Wednesday, September 19, 2007

Decisions Made Or Not Made

Story 1:
SCO is nearly dead, now filing for bankruptcy and it blames Linux for its demise. Story here


Story 2:
US automakers in shit, really deep one. Most jobs now go to Asia and South America. Story here.


What do the above stories have in common? What is the lesson?

Complacency kills

Look, SCO was the king in OS in 80's, at that time MS was a small company with MS DOS practically not usable. That was the heyday of SCO with most backbone computers running Unix. At that time, the open source projects didn't exist yet, and Richard Stallment was still hacking happily in the MIT AI lab.

The problem is SCO just has been sitting in its laurel for too long, oblivious to the ever changing world outside. The computing landscape is changing very rapidly, and an 'Internet year', is arguably much shorter than a dog year, let alone a normal calendar year. When SCO finally woke up, it already in shit. Game over.

How about US automakers? They are not dead yet, but they are beaten so hard that they have to cut costs and move to places with cheap labors to survive. For so long US cars have been producing bulky and fuel-inefficient vehicles, and then the gas was dirt cheap and there was no competition, so everything was rosy and glory. But when the underlying factors (i.e. cheap gas and no competition) changed, it was thrown in shit.

What struck me was the quote of Mark Fields, president of Ford's North and South American Operations, on the current situation:

'It's a manifestation of decisions made or not made years ago.'

What is the remedy? I have no ready answers for that, but Steve Job has a very thoughtful pointers here.

Stay Hungry. Stay Foolish.

2 comments:

The Soothsayer said...

Hmm.. For the US automobile companies, I don't think that they are in deep trouble. They are just cutting costs and going where it is more cost effective to manufacture.

They were just building what the American public were told they wanted. Bigger is better. Sort of a vicious cycle, I think. Suddenly, everybody was hit by the fact that oil is not infinite, excessive burning of fuel causes global warming, bigger is not better.

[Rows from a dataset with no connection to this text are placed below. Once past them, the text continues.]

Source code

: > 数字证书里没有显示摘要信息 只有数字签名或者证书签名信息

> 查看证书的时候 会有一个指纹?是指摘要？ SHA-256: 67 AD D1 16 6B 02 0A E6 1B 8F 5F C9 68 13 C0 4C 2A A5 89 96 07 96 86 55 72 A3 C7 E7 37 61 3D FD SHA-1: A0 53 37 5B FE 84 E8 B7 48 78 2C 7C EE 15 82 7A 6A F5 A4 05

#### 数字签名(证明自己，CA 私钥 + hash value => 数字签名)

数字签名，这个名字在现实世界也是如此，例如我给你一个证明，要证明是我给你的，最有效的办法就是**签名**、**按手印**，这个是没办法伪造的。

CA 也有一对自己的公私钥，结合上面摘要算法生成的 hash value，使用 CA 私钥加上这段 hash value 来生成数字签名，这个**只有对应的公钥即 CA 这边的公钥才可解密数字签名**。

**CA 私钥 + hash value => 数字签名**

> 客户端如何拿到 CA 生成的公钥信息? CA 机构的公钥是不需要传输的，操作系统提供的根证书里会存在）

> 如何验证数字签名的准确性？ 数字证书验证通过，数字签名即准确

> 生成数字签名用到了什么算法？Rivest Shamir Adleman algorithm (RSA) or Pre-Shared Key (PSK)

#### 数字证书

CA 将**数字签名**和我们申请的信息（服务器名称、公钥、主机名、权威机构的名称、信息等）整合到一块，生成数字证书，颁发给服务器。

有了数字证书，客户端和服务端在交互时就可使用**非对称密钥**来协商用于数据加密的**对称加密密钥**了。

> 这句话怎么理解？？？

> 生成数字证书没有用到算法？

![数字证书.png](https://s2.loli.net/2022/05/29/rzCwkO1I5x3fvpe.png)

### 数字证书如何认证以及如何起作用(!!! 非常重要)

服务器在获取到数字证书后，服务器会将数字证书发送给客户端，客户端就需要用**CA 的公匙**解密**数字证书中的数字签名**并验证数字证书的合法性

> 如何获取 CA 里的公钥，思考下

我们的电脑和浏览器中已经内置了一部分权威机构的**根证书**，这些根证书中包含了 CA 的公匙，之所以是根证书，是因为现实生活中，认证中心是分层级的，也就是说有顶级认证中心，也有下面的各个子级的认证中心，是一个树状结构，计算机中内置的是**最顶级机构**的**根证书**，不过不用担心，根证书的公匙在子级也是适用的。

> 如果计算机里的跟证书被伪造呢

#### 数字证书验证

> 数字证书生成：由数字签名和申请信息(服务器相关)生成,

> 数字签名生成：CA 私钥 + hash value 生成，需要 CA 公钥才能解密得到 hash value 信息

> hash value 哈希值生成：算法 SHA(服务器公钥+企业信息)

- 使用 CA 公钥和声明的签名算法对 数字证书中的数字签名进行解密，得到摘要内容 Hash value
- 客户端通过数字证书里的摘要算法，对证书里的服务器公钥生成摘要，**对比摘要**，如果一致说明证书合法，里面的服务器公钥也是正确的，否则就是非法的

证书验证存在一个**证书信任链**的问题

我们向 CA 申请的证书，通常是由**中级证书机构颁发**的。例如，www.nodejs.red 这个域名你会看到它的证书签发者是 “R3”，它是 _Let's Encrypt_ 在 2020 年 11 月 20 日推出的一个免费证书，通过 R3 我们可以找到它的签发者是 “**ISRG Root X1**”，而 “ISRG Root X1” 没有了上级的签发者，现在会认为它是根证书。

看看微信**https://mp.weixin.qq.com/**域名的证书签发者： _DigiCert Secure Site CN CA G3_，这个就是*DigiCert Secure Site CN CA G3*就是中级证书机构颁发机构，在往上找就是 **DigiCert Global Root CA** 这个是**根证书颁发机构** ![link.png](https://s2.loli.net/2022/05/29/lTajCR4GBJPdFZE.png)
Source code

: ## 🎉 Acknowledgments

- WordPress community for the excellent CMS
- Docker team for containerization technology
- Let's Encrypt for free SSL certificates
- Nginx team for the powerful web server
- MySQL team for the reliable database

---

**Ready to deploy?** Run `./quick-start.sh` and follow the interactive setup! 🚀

It'll probably take a generation to change the mindset of the people. Not just Americans are affected. People everywhere are told to spend, spend, spend. Maybe the rant is a little off topic but you understand. I hope. ;)

Cuppa Chai said...

They are in deep shit, now toyota and even Hyundai are selling more than GM or Ford. In other words they are doing far worse off than they used to be. Ok, in relative terms they are in trouble. If the trend goes on, they will go bankrupt in not too far future.